For a stock that has lost 45% of its value, there is no zero cost option strategy that can be utilized to recover such a loss. With a fair amount of luck, you might be able to recover a chunk of the loss if the stock cooperated, but they rarely do.
For a stock that has dropped maybe 10-20 per cent, you can use a Repair Strategy to recover losses. For every 100 shares that you own, execute a 1x2 Ratio Spread (buy one call at a lower strike and sell two calls at a higher strike. The combined position will be equivalent to a covered call and a bullish vertical call spread. All short calls are covered.
The premium of the higher strike call should be at least 1/2 the cost of the lower strike so that the Ratio Spread costs nothing. A credit is even better. If the Repair does not work out, you'll have the same downside potential as if you had done nothing, namely just holding the stock and hoping for a recovery. To the downside, a failed no cost Repair has no impact on the overall position.
To achieve break even, if using an ATM long call, the short strike should be approximately midway between the current price and your break even price. IOW, the width of the vertical spread (the difference in strikes) should be about 1/2 the amount of your paper loss for you to break even.
There are two subtle points but they are merely underpinnings.
(1) Dividends inflate put premiums and deflate call premiums.

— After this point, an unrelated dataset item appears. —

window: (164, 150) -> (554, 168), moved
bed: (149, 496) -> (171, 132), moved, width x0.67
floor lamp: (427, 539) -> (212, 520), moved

This has a greater effect on options closer to the money which makes a Repair more expensive, relatively speaking.
(2) Implied volatility also affects the price of a Repair. The lower the implied volatility, the more costly a Repair will be. The higher the implied volatility, the larger the available credit which may then enable you to use lower strike prices which means a higher probability of the upper strike being reached and the Repair succeeding. So in the magical world of dumb luck trading, any news event that moves implied volatility up (and not price down) would present a better Repair opportunity.

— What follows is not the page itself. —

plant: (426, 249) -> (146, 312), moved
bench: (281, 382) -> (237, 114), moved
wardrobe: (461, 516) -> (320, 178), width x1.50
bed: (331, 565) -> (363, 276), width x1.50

Do you need to understand these underpinnings? Not really. All you need do is look at the option chain and see if a viable Repair exists. Go out a week (or month) at a time to see if an option pairing meets the no cost requirement. You want the closest expiration possible that provides a no cost Repair and break even. These criteria are not etched in stone. If you want to pay a small premium for the Repair or if you want to shoot for a price less than break even, go for it.
You DO NOT want to go out many months with a Repair because prior to expiration, short calls retain time premium and they will be a drag on the long call gain, hindering the Repair from achieving its full value prior to expiration. To get the maximum amount from the Repair at expiration, the underlying would have to be at or above the upper strike. To get the maximum amount from the Repair prior to expiration, the underlying would have to be well above the upper strike in order to drive the short calls to parity (no time premium remaining).
An increase in implied volatility prior to expiration will also diminish your ability to break even. For example, if you executed a no cost 6 month $22/$26 Repair and it rose to $26 in one month with an IV increase, you might realize only 1/2 to 2/3 of the Repair's maximum profit. If it then dropped - Poof! - you'd have nothing to show for your effort. In such a scenario, parity might be in the $32+ area.
You can also use this strategy for brand new stock purchase. This is not a Repair since you aren't underwater (paper loss). For example, if XYZ is $70, if you could execute a $70/75 ratio combo for no cost and if XYZ was above $75 at expiration, you'd net $80. From $70 to $75 you would make $2 for every dollar that XYZ rose ($1 on the stock and $1 on the long call). So at $71 at expiration, you'd net $2. At $72 you net $4, all the up to $75 where you'd net $10.
I tend to close Repairs when they have achieved 80% of the potential gain and then either add a new Repair at higher strike prices or perhaps shift over to writing covered calls since the premiums available might then be more acceptable.